Things to do:
1 > In the text on empathy and data, which company came to Ideo asking why its customers were churning?
2 > In the text on empathy and data, take the part that opens with the words containing "They had great" and closes with "true loves, etc)". Write it out again, switching "interviews" to "conversations".
3 > In the text on empathy and data, rewrite the paragraph beginning "They had great purchasing data" as a short list that keeps its main facts.

Exercise text:

★ ★ ★ ★

Alisa wondered – why this person, why this story? Do those 7000 people donate to other causes and charities?

The death of one man is a tragedy… the death of millions is a statistic. – (variably attributed)

This is know as extension neglect. People will suggest longer jail sentences for someone who killed three people, than someone who killed thirty. We just don’t process things very well. We don’t connect to a large number of people the same way we connect to one person.

Empathy allows people to connect, understand and feel empowered to act on data. Most of us already know how to do it.

Case studies…


Ebay came to Ideo asking why customers were churning. They didn’t know why they were leaving or where they were going.

They had great purchasing data – they knew about current customers. What did they look at, what did they spend money on? But once the customer churned – stopped purchasing – the data was truncated. They also didn’t have as much information about new customers – where did they come from?

So they did interviews with actual eBay customers.

(slide: map of relationships… just friends, true loves, etc)

They had people map their relationship with eBay – place them on the map. eg. someone might say “just friends”… in fact the friend you knew as a kid and have on facebook, but doesn’t really know you very well. Not a close relationship.

They added qualitative data to the existing data set.

Next challenge for Ideo was to inspire 30,000 eBay employees with the insights. How do you get people who aren’t data scientists excited? How can you help them work with data?

They created an ebook explaining the segments and individuals within them. Separated the behaviour that described everyone who uses eBay, to everyone in a segment, to the individual.

They eventually found that many “churned” users were actually still there, just not finding things they wanted to buy.

Internally… Ideo found eBay was watching customer videos a lot. They were very keen to connect with real people.

★ ★ ★ ★

Dataset excerpt:

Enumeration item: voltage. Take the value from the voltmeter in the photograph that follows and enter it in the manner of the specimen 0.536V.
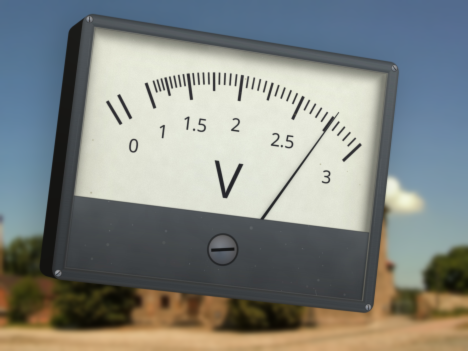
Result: 2.75V
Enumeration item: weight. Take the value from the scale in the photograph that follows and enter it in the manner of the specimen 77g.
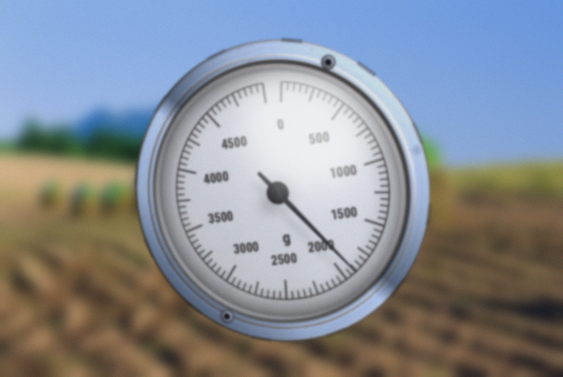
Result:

★ ★ ★ ★

Exercise answers:
1 > eBay

2 >
They had great purchasing data – they knew about current customers. What did they look at, what did they spend money on? But once the customer churned – stopped purchasing – the data was truncated. They also didn’t have as much information about new customers – where did they come from?

So they did conversations with actual eBay customers.

(slide: map of relationships… just friends, true loves, etc)

3 >
- eBay had strong purchasing data on current customers, covering what they looked at and what they spent money on.
- Once a customer churned (stopped purchasing), that data was cut off.
- eBay had less information about new customers, including where they came from.